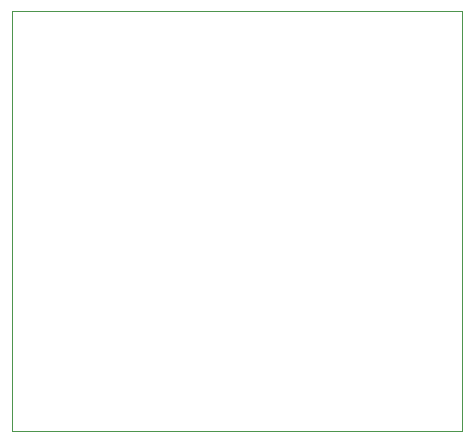
<source format=gm1>
G04 #@! TF.GenerationSoftware,KiCad,Pcbnew,6.0.10-86aedd382b~118~ubuntu18.04.1*
G04 #@! TF.CreationDate,2025-04-04T15:15:07-06:00*
G04 #@! TF.ProjectId,mss-xcade-can,6d73732d-7863-4616-9465-2d63616e2e6b,rev?*
G04 #@! TF.SameCoordinates,Original*
G04 #@! TF.FileFunction,Profile,NP*
%FSLAX46Y46*%
G04 Gerber Fmt 4.6, Leading zero omitted, Abs format (unit mm)*
G04 Created by KiCad (PCBNEW 6.0.10-86aedd382b~118~ubuntu18.04.1) date 2025-04-04 15:15:07*
%MOMM*%
%LPD*%
G01*
G04 APERTURE LIST*
G04 #@! TA.AperFunction,Profile*
%ADD10C,0.100000*%
G04 #@! TD*
G04 APERTURE END LIST*
D10*
X76200000Y-114300000D02*
X114300000Y-114300000D01*
X114300000Y-114300000D02*
X114300000Y-149860000D01*
X114300000Y-149860000D02*
X76200000Y-149860000D01*
X76200000Y-149860000D02*
X76200000Y-114300000D01*
M02*

</source>
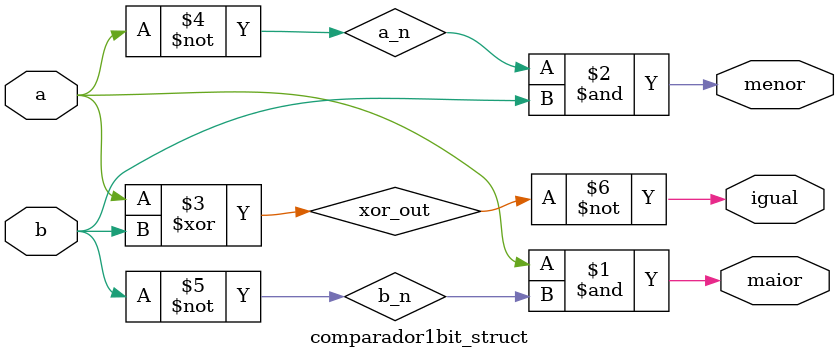
<source format=v>
module comparador1bit_struct (
    input wire a,
    input wire b,
    output wire maior, // a > b
    output wire menor, // a < b
    output wire igual  // a == b
);

    wire a_n, b_n;
    wire xor_out;

    not U1_not_a (a_n, a);
    not U2_not_b (b_n, b);

    // Lógica 'maior' (a > b) -> a AND (NOT b)
    and U3_and_maior (maior, a, b_n);
    
    // Lógica 'menor' (a < b) -> (NOT a) AND b
    and U4_and_menor (menor, a_n, b);
    
    // Lógica 'igual' (a == b) -> NOT (a XOR b)
    xor U5_xor (xor_out, a, b);
    not U6_not_igual (igual, xor_out);

endmodule
</source>
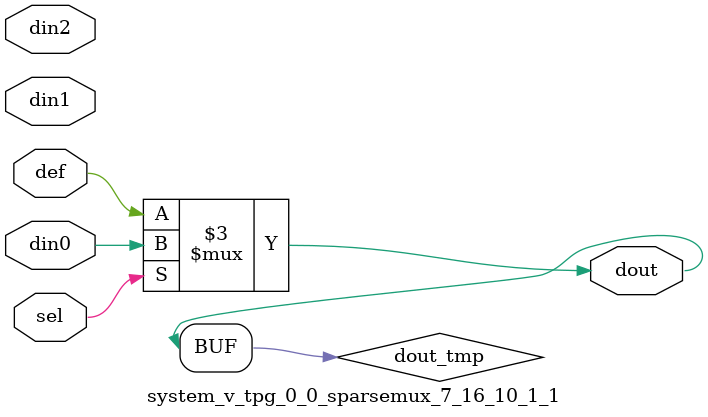
<source format=v>
`timescale 1ns / 1ps

module system_v_tpg_0_0_sparsemux_7_16_10_1_1 (din0,din1,din2,def,sel,dout);

parameter din0_WIDTH = 1;

parameter din1_WIDTH = 1;

parameter din2_WIDTH = 1;

parameter def_WIDTH = 1;
parameter sel_WIDTH = 1;
parameter dout_WIDTH = 1;

parameter [sel_WIDTH-1:0] CASE0 = 1;

parameter [sel_WIDTH-1:0] CASE1 = 1;

parameter [sel_WIDTH-1:0] CASE2 = 1;

parameter ID = 1;
parameter NUM_STAGE = 1;



input [din0_WIDTH-1:0] din0;

input [din1_WIDTH-1:0] din1;

input [din2_WIDTH-1:0] din2;

input [def_WIDTH-1:0] def;
input [sel_WIDTH-1:0] sel;

output [dout_WIDTH-1:0] dout;



reg [dout_WIDTH-1:0] dout_tmp;


always @ (*) begin
(* parallel_case *) case (sel)
    
    CASE0 : dout_tmp = din0;
    
    CASE1 : dout_tmp = din1;
    
    CASE2 : dout_tmp = din2;
    
    default : dout_tmp = def;
endcase
end


assign dout = dout_tmp;



endmodule

</source>
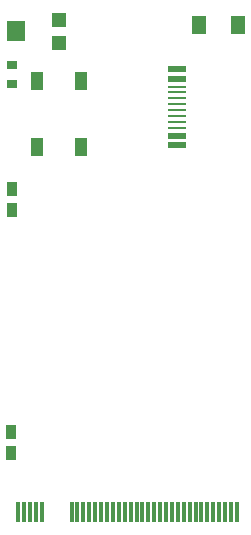
<source format=gbr>
%TF.GenerationSoftware,Altium Limited,Altium Designer,19.0.4 (130)*%
G04 Layer_Color=8421504*
%FSLAX26Y26*%
%MOIN*%
%TF.FileFunction,Paste,Top*%
%TF.Part,Single*%
G01*
G75*
%TA.AperFunction,SMDPad,CuDef*%
%ADD12R,0.037992X0.031496*%
%ADD13R,0.047244X0.059055*%
%ADD14R,0.039370X0.062992*%
%ADD15R,0.051181X0.047244*%
%ADD16R,0.062992X0.066929*%
%TA.AperFunction,ConnectorPad*%
%ADD17R,0.013386X0.070866*%
%TA.AperFunction,SMDPad,CuDef*%
%ADD18R,0.035000X0.050000*%
%ADD19R,0.059055X0.009800*%
%ADD20R,0.059055X0.009900*%
%TA.AperFunction,ConnectorPad*%
%ADD21R,0.059055X0.019700*%
D12*
X3285000Y2564968D02*
D03*
Y2501976D02*
D03*
D13*
X3907000Y2697000D02*
D03*
X4037000D02*
D03*
D14*
X3368000Y2291000D02*
D03*
Y2511472D02*
D03*
X3513668Y2291000D02*
D03*
Y2511472D02*
D03*
D15*
X3439866Y2715370D02*
D03*
Y2636630D02*
D03*
D16*
X3298134Y2676000D02*
D03*
D17*
X3935598Y1074998D02*
D03*
X3384415Y1074999D02*
D03*
X3364720Y1074996D02*
D03*
X3345045Y1074999D02*
D03*
X3325350Y1074996D02*
D03*
X3305675Y1074999D02*
D03*
X3522210Y1075004D02*
D03*
X3502515Y1075001D02*
D03*
X3482840Y1075004D02*
D03*
X4034011Y1075005D02*
D03*
X4014336Y1075000D02*
D03*
X3994641Y1075005D02*
D03*
X3974966Y1075000D02*
D03*
X3955271Y1075005D02*
D03*
X3640320Y1075004D02*
D03*
X3620625Y1075001D02*
D03*
X3600950Y1075004D02*
D03*
X3581255Y1075001D02*
D03*
X3561580Y1075004D02*
D03*
X3541885Y1075001D02*
D03*
X3915899Y1075003D02*
D03*
X3896226Y1075000D02*
D03*
X3876531Y1075005D02*
D03*
X3856856Y1075000D02*
D03*
X3837161Y1075005D02*
D03*
X3817486Y1075000D02*
D03*
X3778106D02*
D03*
X3797801Y1074995D02*
D03*
X3738736Y1075000D02*
D03*
X3758431Y1074995D02*
D03*
X3699366Y1075000D02*
D03*
X3719061Y1075005D02*
D03*
X3679691Y1074995D02*
D03*
X3659995Y1075001D02*
D03*
D18*
X3283495Y2080000D02*
D03*
Y2150000D02*
D03*
X3281744Y1270005D02*
D03*
Y1340005D02*
D03*
D19*
X3834261Y2413160D02*
D03*
Y2432860D02*
D03*
Y2452560D02*
D03*
Y2393460D02*
D03*
D20*
Y2472210D02*
D03*
Y2491910D02*
D03*
Y2373810D02*
D03*
Y2354110D02*
D03*
D21*
Y2328510D02*
D03*
Y2297010D02*
D03*
Y2549010D02*
D03*
Y2517510D02*
D03*
%TF.MD5,e65f88e3459abf165552e6a64c612ee4*%
M02*

</source>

○ ○ ○ ○ ○

TRY IT:
Although the records contain pictures, return only their text, exactly as written.

WRITTEN RESPONSE:
<source format=gm1>
G04 #@! TF.GenerationSoftware,KiCad,Pcbnew,6.0.10-86aedd382b~118~ubuntu18.04.1*
G04 #@! TF.CreationDate,2025-04-04T15:15:07-06:00*
G04 #@! TF.ProjectId,mss-xcade-can,6d73732d-7863-4616-9465-2d63616e2e6b,rev?*
G04 #@! TF.SameCoordinates,Original*
G04 #@! TF.FileFunction,Profile,NP*
%FSLAX46Y46*%
G04 Gerber Fmt 4.6, Leading zero omitted, Abs format (unit mm)*
G04 Created by KiCad (PCBNEW 6.0.10-86aedd382b~118~ubuntu18.04.1) date 2025-04-04 15:15:07*
%MOMM*%
%LPD*%
G01*
G04 APERTURE LIST*
G04 #@! TA.AperFunction,Profile*
%ADD10C,0.100000*%
G04 #@! TD*
G04 APERTURE END LIST*
D10*
X76200000Y-114300000D02*
X114300000Y-114300000D01*
X114300000Y-114300000D02*
X114300000Y-149860000D01*
X114300000Y-149860000D02*
X76200000Y-149860000D01*
X76200000Y-149860000D02*
X76200000Y-114300000D01*
M02*

</source>
<source format=v>
module comparador1bit_struct (
    input wire a,
    input wire b,
    output wire maior, // a > b
    output wire menor, // a < b
    output wire igual  // a == b
);

    wire a_n, b_n;
    wire xor_out;

    not U1_not_a (a_n, a);
    not U2_not_b (b_n, b);

    // Lógica 'maior' (a > b) -> a AND (NOT b)
    and U3_and_maior (maior, a, b_n);
    
    // Lógica 'menor' (a < b) -> (NOT a) AND b
    and U4_and_menor (menor, a_n, b);
    
    // Lógica 'igual' (a == b) -> NOT (a XOR b)
    xor U5_xor (xor_out, a, b);
    not U6_not_igual (igual, xor_out);

endmodule
</source>
<source format=v>
`timescale 1ns / 1ps

module system_v_tpg_0_0_sparsemux_7_16_10_1_1 (din0,din1,din2,def,sel,dout);

parameter din0_WIDTH = 1;

parameter din1_WIDTH = 1;

parameter din2_WIDTH = 1;

parameter def_WIDTH = 1;
parameter sel_WIDTH = 1;
parameter dout_WIDTH = 1;

parameter [sel_WIDTH-1:0] CASE0 = 1;

parameter [sel_WIDTH-1:0] CASE1 = 1;

parameter [sel_WIDTH-1:0] CASE2 = 1;

parameter ID = 1;
parameter NUM_STAGE = 1;



input [din0_WIDTH-1:0] din0;

input [din1_WIDTH-1:0] din1;

input [din2_WIDTH-1:0] din2;

input [def_WIDTH-1:0] def;
input [sel_WIDTH-1:0] sel;

output [dout_WIDTH-1:0] dout;



reg [dout_WIDTH-1:0] dout_tmp;


always @ (*) begin
(* parallel_case *) case (sel)
    
    CASE0 : dout_tmp = din0;
    
    CASE1 : dout_tmp = din1;
    
    CASE2 : dout_tmp = din2;
    
    default : dout_tmp = def;
endcase
end


assign dout = dout_tmp;



endmodule

</source>
<source format=gbr>
%TF.GenerationSoftware,Altium Limited,Altium Designer,19.0.4 (130)*%
G04 Layer_Color=8421504*
%FSLAX26Y26*%
%MOIN*%
%TF.FileFunction,Paste,Top*%
%TF.Part,Single*%
G01*
G75*
%TA.AperFunction,SMDPad,CuDef*%
%ADD12R,0.037992X0.031496*%
%ADD13R,0.047244X0.059055*%
%ADD14R,0.039370X0.062992*%
%ADD15R,0.051181X0.047244*%
%ADD16R,0.062992X0.066929*%
%TA.AperFunction,ConnectorPad*%
%ADD17R,0.013386X0.070866*%
%TA.AperFunction,SMDPad,CuDef*%
%ADD18R,0.035000X0.050000*%
%ADD19R,0.059055X0.009800*%
%ADD20R,0.059055X0.009900*%
%TA.AperFunction,ConnectorPad*%
%ADD21R,0.059055X0.019700*%
D12*
X3285000Y2564968D02*
D03*
Y2501976D02*
D03*
D13*
X3907000Y2697000D02*
D03*
X4037000D02*
D03*
D14*
X3368000Y2291000D02*
D03*
Y2511472D02*
D03*
X3513668Y2291000D02*
D03*
Y2511472D02*
D03*
D15*
X3439866Y2715370D02*
D03*
Y2636630D02*
D03*
D16*
X3298134Y2676000D02*
D03*
D17*
X3935598Y1074998D02*
D03*
X3384415Y1074999D02*
D03*
X3364720Y1074996D02*
D03*
X3345045Y1074999D02*
D03*
X3325350Y1074996D02*
D03*
X3305675Y1074999D02*
D03*
X3522210Y1075004D02*
D03*
X3502515Y1075001D02*
D03*
X3482840Y1075004D02*
D03*
X4034011Y1075005D02*
D03*
X4014336Y1075000D02*
D03*
X3994641Y1075005D02*
D03*
X3974966Y1075000D02*
D03*
X3955271Y1075005D02*
D03*
X3640320Y1075004D02*
D03*
X3620625Y1075001D02*
D03*
X3600950Y1075004D02*
D03*
X3581255Y1075001D02*
D03*
X3561580Y1075004D02*
D03*
X3541885Y1075001D02*
D03*
X3915899Y1075003D02*
D03*
X3896226Y1075000D02*
D03*
X3876531Y1075005D02*
D03*
X3856856Y1075000D02*
D03*
X3837161Y1075005D02*
D03*
X3817486Y1075000D02*
D03*
X3778106D02*
D03*
X3797801Y1074995D02*
D03*
X3738736Y1075000D02*
D03*
X3758431Y1074995D02*
D03*
X3699366Y1075000D02*
D03*
X3719061Y1075005D02*
D03*
X3679691Y1074995D02*
D03*
X3659995Y1075001D02*
D03*
D18*
X3283495Y2080000D02*
D03*
Y2150000D02*
D03*
X3281744Y1270005D02*
D03*
Y1340005D02*
D03*
D19*
X3834261Y2413160D02*
D03*
Y2432860D02*
D03*
Y2452560D02*
D03*
Y2393460D02*
D03*
D20*
Y2472210D02*
D03*
Y2491910D02*
D03*
Y2373810D02*
D03*
Y2354110D02*
D03*
D21*
Y2328510D02*
D03*
Y2297010D02*
D03*
Y2549010D02*
D03*
Y2517510D02*
D03*
%TF.MD5,e65f88e3459abf165552e6a64c612ee4*%
M02*

</source>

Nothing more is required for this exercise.